■ EXERCISE BRIEF: Continue the passage on annulling the automatic stay under Section 362(d), picking up after its final sentence.

■ SOURCE DOCUMENT:
------------------------------------

In this vein, a bankruptcy court can retroactively validate a foreclosure sale under Section 362(d) of the Bankruptcy Code, as AP requested, if the party moving for relief can show “cause” for such extraordinary relief. “Cause as used in § 362(d) has no clear definition and is determined on a case-by-case basis.” Matter of Fernstrom Storage and Van Co., 938 F.2d 731, 735 (7th Cir.1991) (internal quotation and citation omitted). But, generally, courts will find cause for an annulment of the automatic stay if doing so is consistent with the same equitable principles that guide bankruptcy proceedings at large. In re Lipuma, 167 B.R. 522, 526 (Bankr. N.D.Ill.1994) (citing Easley v. Pettibone Michigan Corp., 990 F.2d 905, 910 (6th Cir.1993); In re Siciliano, 13 F.3d 748, 751 (3d Cir.1994); In re Calder, 907 F.2d 953, 956 (10th Cir.1990) (courts should apply equitable considerations when considering whether to annul a stay); In re Albany Partners, Ltd., 749 F.2d 670, 675 (11th Cir.1984); In re Smith Corset Shops, Inc., 696 F.2d 971, 977 (1st Cir.1982) (principles of equity called for annulling debtor’s automatic stay)).

------------------------------------

■ DATASET CONTENT:
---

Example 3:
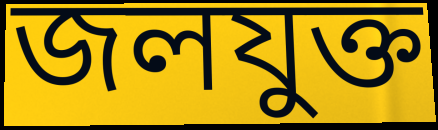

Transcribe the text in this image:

------------------------------------

■ RESULT:
Before turning to those equitable considerations, as an initial matter, any argument that equity justified an annulment order is belied by AP’s failure to be forthright with the bankruptcy court in seeking equitable relief. “[A] bankruptcy court is one of equity ... [and i]t is horn-book law ... that a person who seeks the protection of equity must do equity.” In re Thomas, 204 F.2d 788, 794 (7th Cir.1953). This equitable maxim is closely connected to the doctrine of “unclean hands,” and a party who acts in bad faith related to the matter cannot seek equitable relief in that same matter. In re Cox, 175 B.R. 266, 274 (Bankr.C.D.Ill.1994). Although the court did not go as far as saying AP deliberately deceived the court, it apparently did consider sanctioning AP’s counsel for failing to disclose the ongoing state court proceedings relating to MERS’ pending motion to set aside the default judgment. May 13, 2013 Tr. Proceedings, EOF No. 17, 67. On appeal AP does not argue that it justifiably omitted that information, nor does it claim that it lacked any knowledge of MERS pending motion to set aside its default judgment.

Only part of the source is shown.